Vancouver tax shift helps create walkable communities: Councillor Lisa Dominato
More taxes are headed the way of Vancouver homeowners. The city is giving business properties a $15.8-million tax break and transferring that onto residential payers.
The amount represents a two-percent tax shift approved by council April 29 in a close (6-5) vote.
Paul Sullivan is a partner with Burgess, Cawley, Sullivan and Associates Ltd., a commercial-real-estate appraisal company.
According to Sullivan, the shift means $40 in additional taxes in 2019 for owners of homes worth $1 million. For business properties with the same value, this means about $160 less in taxes.
“It’s four times different because the commercial tax rates are four times higher,” Sullivan explained in a phone interview with the Georgia Straight.
For Sullivan, the shift, which will be spread over three years starting in 2019, is about “fairness in taxation”. According to him, many people may not realize that business subsidizes the residential tax base in the city.
The property-tax expert noted that for every dollar of city services, residential-property owners pay only 70 cents. In contrast, business properties pay $1.88 for every dollar of services they consume.
He described the shift as “good management” of a situation wherein residential properties are growing at a rate of 28 to 1 compared to business properties. “You can imagine if you’re growing the residential base at a ratio of 28 to 1 over commercial, you’re rapidly increasing the subsidy on the commercial properties,” Sullivan said.
According to the city, the tax shift will provide relief to business-property owners.
Coun. Melissa De Genova was one of the five who voted against the shift. The others were Mayor Kennedy Stewart and councillors Christine Boyle, Colleen Hardwick, and Jean Swanson.
“That doesn’t mean that I voted against supporting small businesses,” De Genova told the Straight in a phone interview.
De Genova said there are other ways of reducing the tax burden on businesses without pitting them against homeowners. One example she cited is for the city to work with the province to modify the business-property class so multinational companies pay higher taxes. Revenues can be passed on to help local businesses.
De Genova also warned of unintended consequences, like how tenants may be affected by the shift.
In a letter to city hall, advocacy group LandlordBC reminded Mayor Stewart and council that purpose-built rental buildings are classified as residential for property-tax purposes.
“We are facing a rental housing crisis, and if this proposed tax shift were to proceed it would place further undue cost pressure on rental housing providers and contribute significantly to the affordability and supply challenges across the City,” the group’s CEO, David Hutniak, wrote.

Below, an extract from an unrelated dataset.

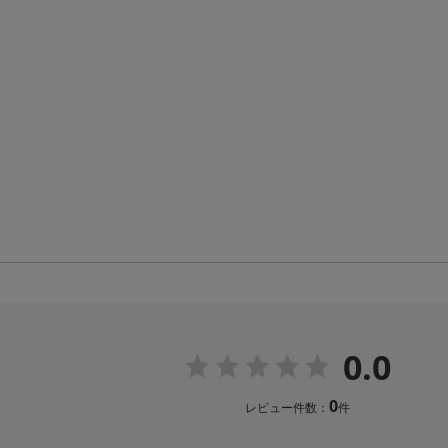
0.0
0
レビュー件数：
件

City staff recommended against a shift, as this lowers taxes for all commercial properties, whether or not they need relief. “This means that Walmart is going to see a reduction in their tax, and residential homeowners are going to see an increase in their tax,” De Genova said.
With the shift, the residential tax share will be 55.9 percent, with the commercial slice at 44.1 percent.
Coun. Lisa Dominato voted in favour of the shift, as did Rebecca Bligh, Adriane Carr, Pete Fry, Sarah Kirby-Yung, and Michael Wiebe.
According to Dominato, it was about helping the mom-and-pop stores. “This tax shift provides that needed relief to our small-business community,” she told the Straight by phone. “Ninety-eight percent of the businesses we have in the city are actually small businesses, and so we felt it was really important to support small businesses. What I’ve heard from residents is they value their small businesses, and so, you know, that was what really informed my perspective.”
Dominato also said that the measure ties into a raft of six so-called big moves to deal with climate change approved by council at the same April 29 meeting. According to her, local independent businesses are important in the development of a walkable city, as people will not need to have a car to drive to big-box stores.
A city staff report explained that the city can reduce its greenhouse-gas emissions by 153,000 tonnes per year by making it easier for people to get to daily destinations like shops and services.
“We want to have a thriving local economy,” Dominato said. “People want to have jobs here. They want to be able to live and work here.”